The three-part architecture
BLT routes bytes and patches through three modules so that the expensive part sees only patches.
1. Local Encoder. A small, shallow transformer over raw bytes. It augments each byte embedding with hash n-gram embeddings, hashing the trailing 3-8 byte contexts into embedding tables so a byte carries information about its immediate neighborhood. It then pools the byte representations within each patch into a single patch vector using a cross-attention layer, where each patch's boundary byte attends over its constituent bytes as queries against the byte sequence.
2. Latent Global Transformer. A large, deep transformer, this is where the parameters and FLOPs live, operating purely on the sequence of patch vectors. Because there are ~4.5x fewer patches than bytes, this dominant cost is paid once per patch, not per byte. This is the module you scale.
3. Local Decoder. A small transformer that takes the global transformer's output patch representations and, via cross-attention in the reverse direction, un-pools them back to per-byte hidden states to predict the actual next bytes autoregressively.
raw bytes ──► Local Encoder ──► patch vectors ──► Latent Global Transformer
▲ (+ hash n-grams, │
│ cross-attn pooling) ▼
└────────────── Local Decoder ◄──────────── output patch vectors
(cross-attn un-pooling, predicts bytes)The encoder and decoder are deliberately tiny relative to the global model. The design keeps byte-level bookkeeping cheap and concentrates capacity in the latent transformer, exactly where information-dense patches need it.
Why patches scale better than tokens
The headline result of the FLOP-controlled scaling study is a genuinely new scaling axis. In a tokenizer model, vocabulary size is fixed; to spend more compute you grow the model. In BLT, for a fixed inference budget you can grow the model and grow the patch size at the same time. Larger patches mean fewer steps through the global transformer, which frees FLOPs that you reinvest into more parameters, all while holding the per-step cost constant. Tokenizer models cannot do this because their sequence length is pinned by the vocabulary.
The empirical payoff:
- Parity with Llama 3 at the 8B / 4T-byte scale on standard benchmarks, the first time a byte-level model has done so in a controlled comparison.
- Up to 50% fewer inference FLOPs at matched performance, by trading model size against patch size.

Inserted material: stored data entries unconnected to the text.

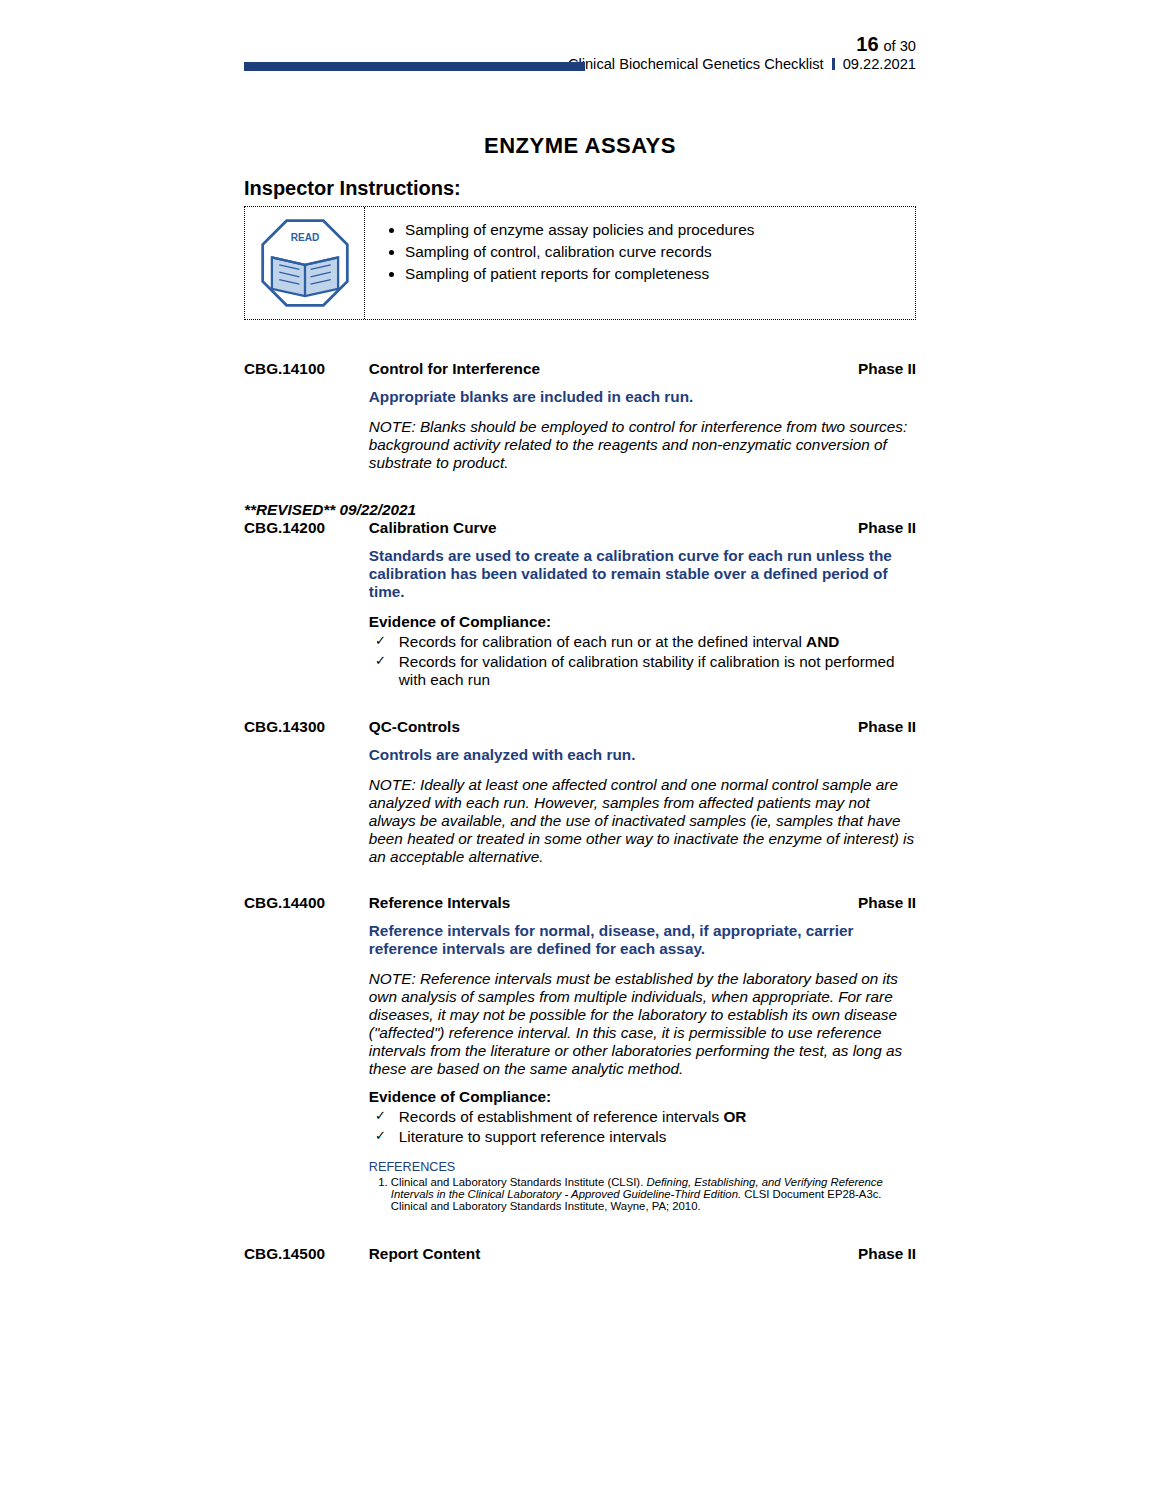16 of 30
Clinical Biochemical Genetics Checklist 09.22.2021
ENZYME ASSAYS
Inspector Instructions:
READ
Sampling of enzyme assay policies and procedures
Sampling of control, calibration curve records
Sampling of patient reports for completeness
CBG.14100 Control for Interference Phase II
Appropriate blanks are included in each run.
NOTE: Blanks should be employed to control for interference from two sources: background activity related to the reagents and non-enzymatic conversion of substrate to product.
**REVISED** 09/22/2021
CBG.14200 Calibration Curve Phase II
Standards are used to create a calibration curve for each run unless the calibration has been validated to remain stable over a defined period of time.
Evidence of Compliance:
Records for calibration of each run or at the defined interval AND
Records for validation of calibration stability if calibration is not performed with each run
CBG.14300 QC-Controls Phase II
Controls are analyzed with each run.
NOTE: Ideally at least one affected control and one normal control sample are analyzed with each run. However, samples from affected patients may not always be available, and the use of inactivated samples (ie, samples that have been heated or treated in some other way to inactivate the enzyme of interest) is an acceptable alternative.
CBG.14400 Reference Intervals Phase II
Reference intervals for normal, disease, and, if appropriate, carrier reference intervals are defined for each assay.
NOTE: Reference intervals must be established by the laboratory based on its own analysis of samples from multiple individuals, when appropriate. For rare diseases, it may not be possible for the laboratory to establish its own disease ("affected") reference interval. In this case, it is permissible to use reference intervals from the literature or other laboratories performing the test, as long as these are based on the same analytic method.
Evidence of Compliance:
Records of establishment of reference intervals OR
Literature to support reference intervals
REFERENCES
Clinical and Laboratory Standards Institute (CLSI). Defining, Establishing, and Verifying Reference Intervals in the Clinical Laboratory - Approved Guideline-Third Edition. CLSI Document EP28-A3c. Clinical and Laboratory Standards Institute, Wayne, PA; 2010.
CBG.14500 Report Content Phase II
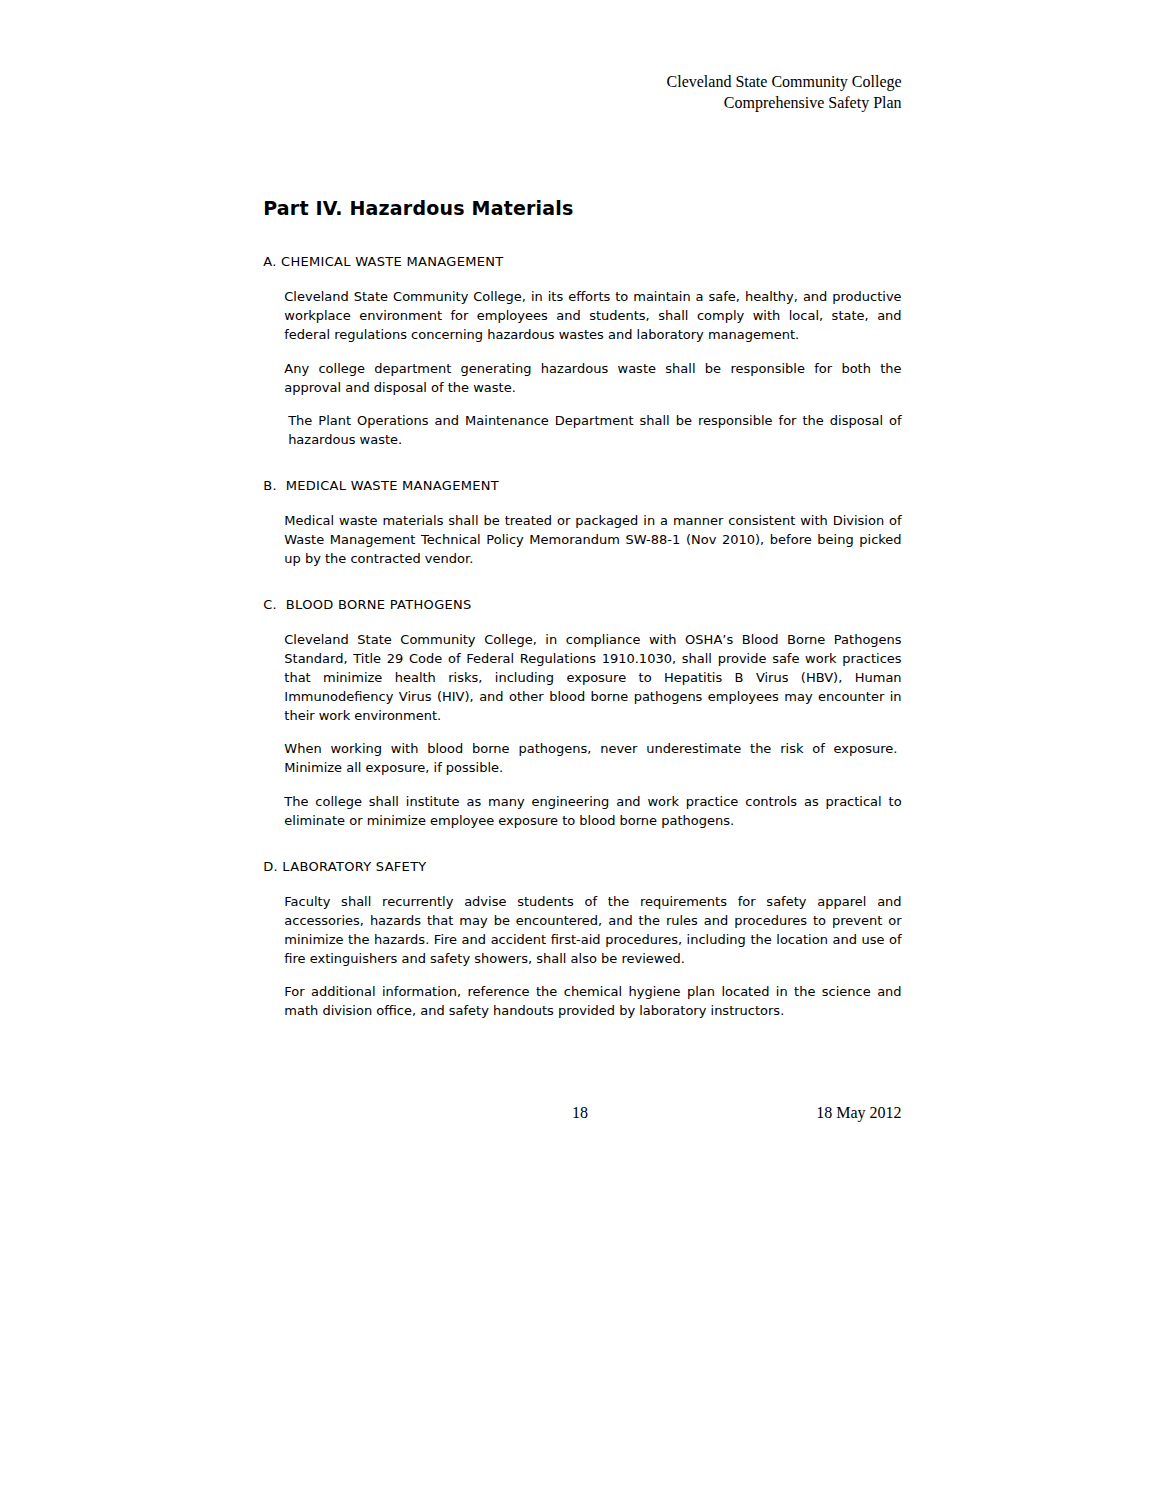Cleveland State Community College
Comprehensive Safety Plan
Part IV. Hazardous Materials
A. CHEMICAL WASTE MANAGEMENT
Cleveland State Community College, in its efforts to maintain a safe, healthy, and productive workplace environment for employees and students, shall comply with local, state, and federal regulations concerning hazardous wastes and laboratory management.
Any college department generating hazardous waste shall be responsible for both the approval and disposal of the waste.
The Plant Operations and Maintenance Department shall be responsible for the disposal of hazardous waste.
B. MEDICAL WASTE MANAGEMENT
Medical waste materials shall be treated or packaged in a manner consistent with Division of Waste Management Technical Policy Memorandum SW-88-1 (Nov 2010), before being picked up by the contracted vendor.
C. BLOOD BORNE PATHOGENS
Cleveland State Community College, in compliance with OSHA’s Blood Borne Pathogens Standard, Title 29 Code of Federal Regulations 1910.1030, shall provide safe work practices that minimize health risks, including exposure to Hepatitis B Virus (HBV), Human Immunodefiency Virus (HIV), and other blood borne pathogens employees may encounter in their work environment.
When working with blood borne pathogens, never underestimate the risk of exposure. Minimize all exposure, if possible.
The college shall institute as many engineering and work practice controls as practical to eliminate or minimize employee exposure to blood borne pathogens.
D. LABORATORY SAFETY
Faculty shall recurrently advise students of the requirements for safety apparel and accessories, hazards that may be encountered, and the rules and procedures to prevent or minimize the hazards. Fire and accident first-aid procedures, including the location and use of fire extinguishers and safety showers, shall also be reviewed.
For additional information, reference the chemical hygiene plan located in the science and math division office, and safety handouts provided by laboratory instructors.
18 18 May 2012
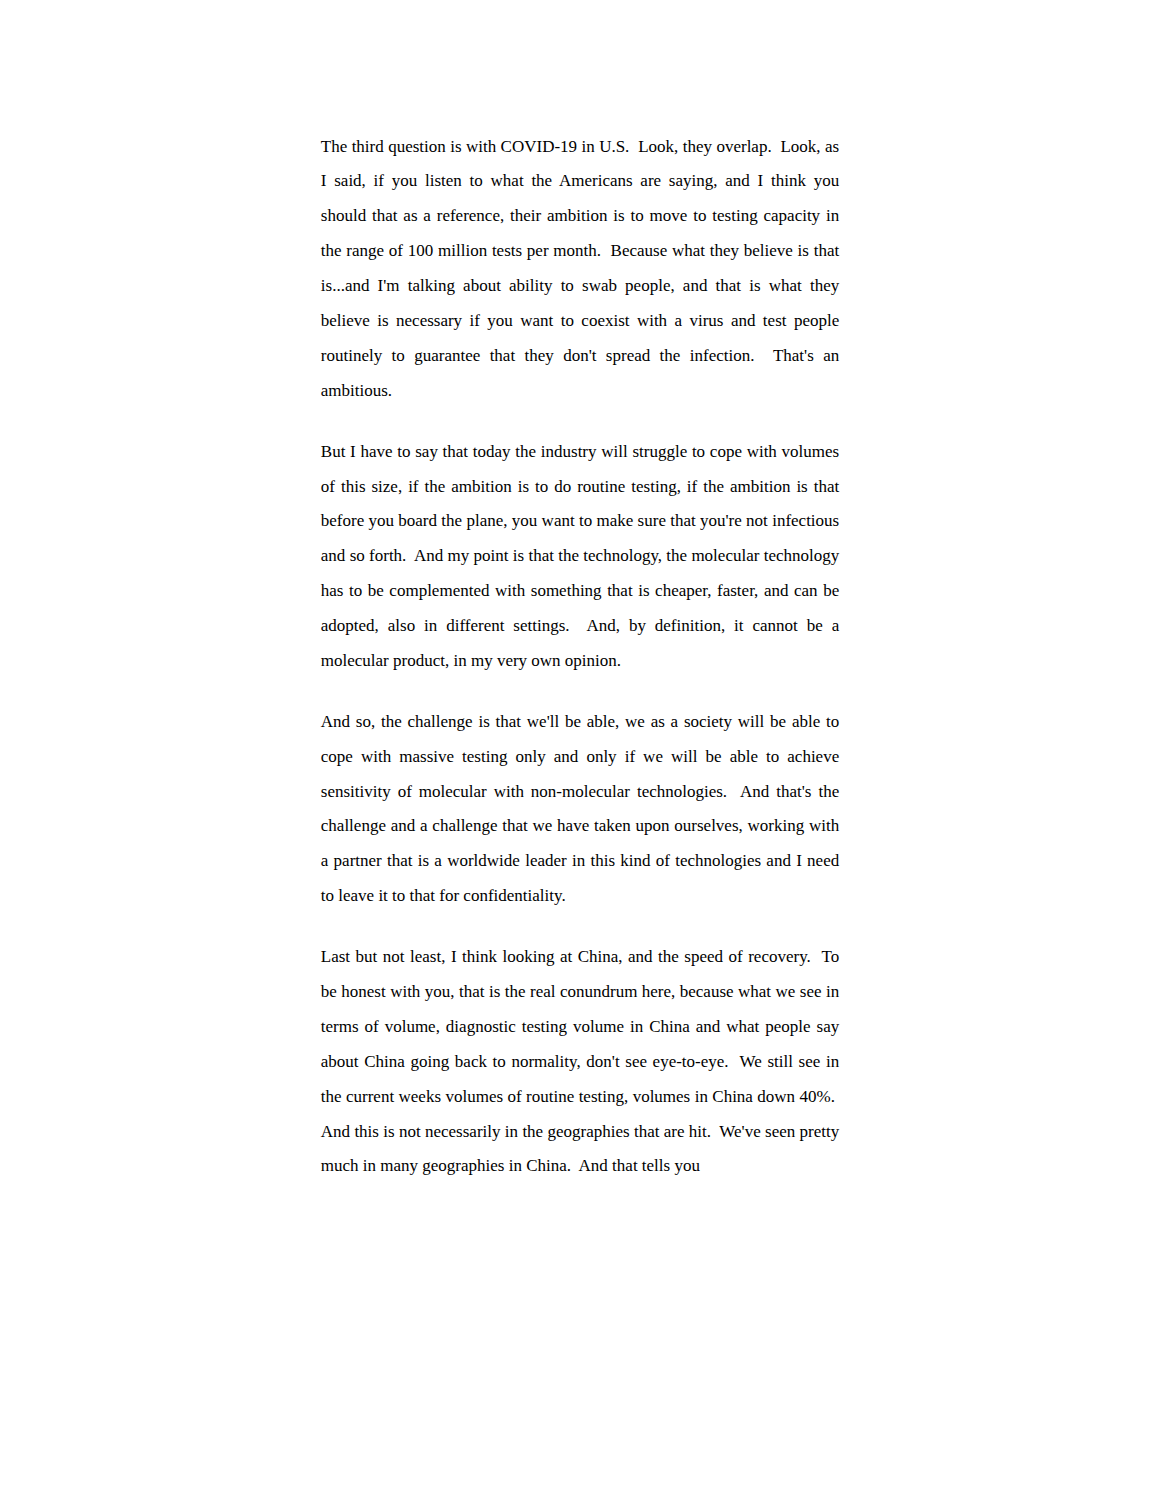The third question is with COVID-19 in U.S. Look, they overlap. Look, as I said, if you listen to what the Americans are saying, and I think you should that as a reference, their ambition is to move to testing capacity in the range of 100 million tests per month. Because what they believe is that is...and I'm talking about ability to swab people, and that is what they believe is necessary if you want to coexist with a virus and test people routinely to guarantee that they don't spread the infection. That's an ambitious.
But I have to say that today the industry will struggle to cope with volumes of this size, if the ambition is to do routine testing, if the ambition is that before you board the plane, you want to make sure that you're not infectious and so forth. And my point is that the technology, the molecular technology has to be complemented with something that is cheaper, faster, and can be adopted, also in different settings. And, by definition, it cannot be a molecular product, in my very own opinion.
And so, the challenge is that we'll be able, we as a society will be able to cope with massive testing only and only if we will be able to achieve sensitivity of molecular with non-molecular technologies. And that's the challenge and a challenge that we have taken upon ourselves, working with a partner that is a worldwide leader in this kind of technologies and I need to leave it to that for confidentiality.
Last but not least, I think looking at China, and the speed of recovery. To be honest with you, that is the real conundrum here, because what we see in terms of volume, diagnostic testing volume in China and what people say about China going back to normality, don't see eye-to-eye. We still see in the current weeks volumes of routine testing, volumes in China down 40%. And this is not necessarily in the geographies that are hit. We've seen pretty much in many geographies in China. And that tells you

- Robustness wins that tokenizer models structurally cannot match: on character-manipulation, spelling, noised-input, and low-resource-language tasks, BLT is substantially stronger because it never destroys sub-token information. A BPE model literally cannot see the letters inside a token; BLT always can.
The practical trade-offs
BLT is not free lunch. The entropy model is an extra network to train and run during inference, though it is small. Patch boundaries are data-dependent, which complicates batching: sequences in a batch produce different numbers of patches, so efficient implementations need careful padding or packing. And the cross-attention pooling adds architectural complexity that a plain decoder-only stack avoids. For most teams, a frozen BPE tokenizer remains the pragmatic default.
But the direction is important. BLT is the strongest evidence yet that the tokenizer, the last major hand-engineered, non-learned component in the LLM pipeline, is removable without a performance penalty, and that removing it buys robustness and a new efficiency dimension for free. The pattern generalizes: whenever a fixed preprocessing heuristic gates a learned system, there is usually a way to let the model decide dynamically, and to spend compute where the entropy actually is.